High-altitude pulmonary hypertension (HAPH) affects individuals residing at altitudes of 2,500 meters and higher. Numerous pathogenic variables play a role in disease inception and progression and include low oxygen concentration in inspired air, vasculopathy, and metabolic abnormalities. Since HAPH affects only some people living at high altitude genetic factors play a significant role in its pathogenesis.
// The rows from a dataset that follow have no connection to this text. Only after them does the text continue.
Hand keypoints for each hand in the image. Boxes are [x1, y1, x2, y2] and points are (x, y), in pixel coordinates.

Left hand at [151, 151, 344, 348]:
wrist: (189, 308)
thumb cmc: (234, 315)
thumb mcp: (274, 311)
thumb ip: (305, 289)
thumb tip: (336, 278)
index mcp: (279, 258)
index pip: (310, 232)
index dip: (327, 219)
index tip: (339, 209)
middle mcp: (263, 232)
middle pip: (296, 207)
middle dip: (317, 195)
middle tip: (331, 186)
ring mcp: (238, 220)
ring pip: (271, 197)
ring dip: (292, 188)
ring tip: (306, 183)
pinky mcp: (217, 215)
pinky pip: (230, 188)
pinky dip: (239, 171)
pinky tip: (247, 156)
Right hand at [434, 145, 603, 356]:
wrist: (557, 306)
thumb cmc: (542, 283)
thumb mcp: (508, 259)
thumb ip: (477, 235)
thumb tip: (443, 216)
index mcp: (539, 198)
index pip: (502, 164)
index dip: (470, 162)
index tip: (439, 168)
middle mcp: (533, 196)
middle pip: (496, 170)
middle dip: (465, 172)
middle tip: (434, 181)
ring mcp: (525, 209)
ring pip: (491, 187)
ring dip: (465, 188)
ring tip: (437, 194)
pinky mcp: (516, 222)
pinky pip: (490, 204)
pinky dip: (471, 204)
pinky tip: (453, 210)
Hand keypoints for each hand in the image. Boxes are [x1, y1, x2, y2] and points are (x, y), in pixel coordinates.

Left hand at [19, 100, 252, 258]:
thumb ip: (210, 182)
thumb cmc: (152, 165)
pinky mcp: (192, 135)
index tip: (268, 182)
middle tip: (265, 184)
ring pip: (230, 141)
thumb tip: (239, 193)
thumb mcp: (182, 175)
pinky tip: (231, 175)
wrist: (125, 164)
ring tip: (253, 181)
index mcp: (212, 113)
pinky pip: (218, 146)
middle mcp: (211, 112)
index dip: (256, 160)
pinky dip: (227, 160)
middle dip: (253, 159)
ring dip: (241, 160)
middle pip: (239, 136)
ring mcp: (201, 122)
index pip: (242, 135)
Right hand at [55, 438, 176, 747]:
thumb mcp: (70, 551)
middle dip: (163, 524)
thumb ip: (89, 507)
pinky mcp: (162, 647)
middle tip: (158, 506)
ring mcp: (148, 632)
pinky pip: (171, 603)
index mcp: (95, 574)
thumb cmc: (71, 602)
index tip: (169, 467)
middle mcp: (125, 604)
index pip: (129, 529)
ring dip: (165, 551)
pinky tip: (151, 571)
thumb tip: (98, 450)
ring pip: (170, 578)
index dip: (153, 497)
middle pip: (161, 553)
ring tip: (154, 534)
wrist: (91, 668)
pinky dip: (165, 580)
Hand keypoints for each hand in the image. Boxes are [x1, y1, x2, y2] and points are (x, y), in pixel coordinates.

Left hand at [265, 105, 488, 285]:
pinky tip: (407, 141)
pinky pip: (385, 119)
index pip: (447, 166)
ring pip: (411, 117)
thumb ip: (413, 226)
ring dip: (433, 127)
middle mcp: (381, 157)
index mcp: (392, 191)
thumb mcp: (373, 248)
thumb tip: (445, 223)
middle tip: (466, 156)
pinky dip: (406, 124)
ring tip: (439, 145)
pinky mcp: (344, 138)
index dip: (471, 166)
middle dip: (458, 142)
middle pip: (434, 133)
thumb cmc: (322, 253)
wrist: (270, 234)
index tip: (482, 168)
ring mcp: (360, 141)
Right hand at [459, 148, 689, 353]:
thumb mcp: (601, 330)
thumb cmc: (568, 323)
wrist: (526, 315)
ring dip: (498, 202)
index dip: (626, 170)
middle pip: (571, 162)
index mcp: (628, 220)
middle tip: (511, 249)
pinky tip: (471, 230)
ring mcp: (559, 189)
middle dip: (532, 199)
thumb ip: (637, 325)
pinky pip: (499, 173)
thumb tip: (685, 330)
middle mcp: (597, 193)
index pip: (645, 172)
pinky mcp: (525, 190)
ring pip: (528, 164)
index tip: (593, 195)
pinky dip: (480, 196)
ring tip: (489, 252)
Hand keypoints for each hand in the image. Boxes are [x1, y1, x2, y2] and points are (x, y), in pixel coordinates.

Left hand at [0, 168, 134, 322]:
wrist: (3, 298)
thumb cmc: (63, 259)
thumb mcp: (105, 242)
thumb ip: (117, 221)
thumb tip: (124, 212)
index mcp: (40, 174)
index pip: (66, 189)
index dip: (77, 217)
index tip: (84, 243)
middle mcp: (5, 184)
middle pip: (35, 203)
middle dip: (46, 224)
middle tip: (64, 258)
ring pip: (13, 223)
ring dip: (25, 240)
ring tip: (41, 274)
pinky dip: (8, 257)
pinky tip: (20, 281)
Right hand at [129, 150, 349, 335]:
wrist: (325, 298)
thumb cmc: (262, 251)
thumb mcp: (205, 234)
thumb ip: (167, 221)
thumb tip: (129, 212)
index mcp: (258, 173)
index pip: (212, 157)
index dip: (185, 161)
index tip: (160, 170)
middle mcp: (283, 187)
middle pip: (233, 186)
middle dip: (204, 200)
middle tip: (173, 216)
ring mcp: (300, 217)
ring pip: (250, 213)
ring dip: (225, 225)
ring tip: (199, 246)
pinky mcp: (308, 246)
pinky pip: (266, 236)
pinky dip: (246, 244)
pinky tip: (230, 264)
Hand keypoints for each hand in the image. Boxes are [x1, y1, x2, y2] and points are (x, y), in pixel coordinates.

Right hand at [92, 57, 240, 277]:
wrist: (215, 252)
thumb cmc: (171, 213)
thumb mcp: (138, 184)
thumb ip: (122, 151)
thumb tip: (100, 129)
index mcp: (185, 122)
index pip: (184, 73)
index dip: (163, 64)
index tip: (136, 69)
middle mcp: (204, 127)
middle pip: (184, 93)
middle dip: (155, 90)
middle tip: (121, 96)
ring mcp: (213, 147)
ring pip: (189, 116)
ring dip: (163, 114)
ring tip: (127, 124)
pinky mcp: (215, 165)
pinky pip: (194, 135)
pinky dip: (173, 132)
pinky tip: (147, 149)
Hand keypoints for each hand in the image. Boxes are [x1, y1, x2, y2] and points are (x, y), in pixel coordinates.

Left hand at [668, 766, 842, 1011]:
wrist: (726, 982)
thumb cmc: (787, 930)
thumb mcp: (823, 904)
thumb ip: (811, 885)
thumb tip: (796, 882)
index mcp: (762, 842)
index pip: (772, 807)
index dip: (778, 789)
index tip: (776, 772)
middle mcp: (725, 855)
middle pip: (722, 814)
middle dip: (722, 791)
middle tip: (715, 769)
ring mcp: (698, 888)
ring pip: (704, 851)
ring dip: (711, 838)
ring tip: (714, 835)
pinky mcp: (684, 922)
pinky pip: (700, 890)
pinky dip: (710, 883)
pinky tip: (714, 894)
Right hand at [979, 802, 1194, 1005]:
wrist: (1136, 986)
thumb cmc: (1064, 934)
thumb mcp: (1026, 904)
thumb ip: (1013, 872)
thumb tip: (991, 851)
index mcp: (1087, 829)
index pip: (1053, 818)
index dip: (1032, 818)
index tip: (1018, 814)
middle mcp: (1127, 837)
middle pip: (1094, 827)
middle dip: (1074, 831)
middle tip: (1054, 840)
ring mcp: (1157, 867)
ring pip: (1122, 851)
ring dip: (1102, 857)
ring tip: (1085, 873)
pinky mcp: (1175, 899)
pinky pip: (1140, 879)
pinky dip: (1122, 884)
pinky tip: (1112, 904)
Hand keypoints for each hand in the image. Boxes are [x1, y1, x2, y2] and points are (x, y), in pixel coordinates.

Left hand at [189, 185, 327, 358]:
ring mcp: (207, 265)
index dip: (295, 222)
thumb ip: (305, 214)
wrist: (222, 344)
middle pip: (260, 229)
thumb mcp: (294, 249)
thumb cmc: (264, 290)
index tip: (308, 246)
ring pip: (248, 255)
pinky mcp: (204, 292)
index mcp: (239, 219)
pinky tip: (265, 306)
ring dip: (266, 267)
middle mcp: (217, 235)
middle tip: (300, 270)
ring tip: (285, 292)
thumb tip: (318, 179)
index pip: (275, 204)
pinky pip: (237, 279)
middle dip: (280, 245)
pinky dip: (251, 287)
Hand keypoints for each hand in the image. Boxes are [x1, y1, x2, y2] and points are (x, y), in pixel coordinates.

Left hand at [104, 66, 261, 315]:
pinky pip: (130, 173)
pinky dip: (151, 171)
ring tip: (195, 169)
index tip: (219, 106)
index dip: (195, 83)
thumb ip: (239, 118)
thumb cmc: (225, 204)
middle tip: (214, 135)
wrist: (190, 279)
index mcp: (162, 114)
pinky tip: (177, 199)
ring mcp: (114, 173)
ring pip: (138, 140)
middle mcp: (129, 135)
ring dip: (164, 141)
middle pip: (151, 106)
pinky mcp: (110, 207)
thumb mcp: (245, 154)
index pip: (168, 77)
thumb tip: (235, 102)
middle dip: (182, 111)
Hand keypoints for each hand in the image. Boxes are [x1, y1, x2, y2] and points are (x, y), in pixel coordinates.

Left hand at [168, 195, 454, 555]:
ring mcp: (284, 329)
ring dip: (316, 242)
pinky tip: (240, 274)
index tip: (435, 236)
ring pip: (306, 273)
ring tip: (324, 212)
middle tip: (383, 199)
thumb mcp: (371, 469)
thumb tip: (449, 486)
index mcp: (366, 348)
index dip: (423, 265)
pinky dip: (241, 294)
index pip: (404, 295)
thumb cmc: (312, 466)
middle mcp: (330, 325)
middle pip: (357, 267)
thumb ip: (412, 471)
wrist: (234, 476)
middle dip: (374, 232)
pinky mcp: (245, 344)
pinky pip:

The clinical presentation of HAPH is nonspecific and includes fatigue, shortness of breath, cognitive deficits, cough, and in advanced cases hepatosplenomegaly and overt right-sided heart failure. A thorough history is important and should include a search for additional risk factors for lung disease and pulmonary hypertension (PH) such as smoking, indoor air pollution, left-sided cardiac disease and sleep disordered breathing. Twelve-lead electrocardiogram, chest X-ray and echocardiography can be used as screening tools. A definitive diagnosis should be made with right-sided heart catheterization using a modified mean pulmonary artery pressure of at least 30 mm Hg, differing from the 25 mm Hg used for other types of PH.

Treatment of HAPH includes descent to a lower altitude whenever possible, oxygen therapy and the use of medications such as endothelin receptor antagonists, phosphodiesterase 5 blockers, fasudil and acetazolamide. Some recent evidence suggests that iron supplementation may also be beneficial. However, it is important to note that the scientific literature lacks long-term randomized controlled data on the pharmacologic treatment of HAPH. Thus, an individualized approach to treatment and informing the patients regarding the benefits and risks of the selected treatment regimen are essential.

Keywords: Altitude physiology, cardiac failure, epidemiology, treatment.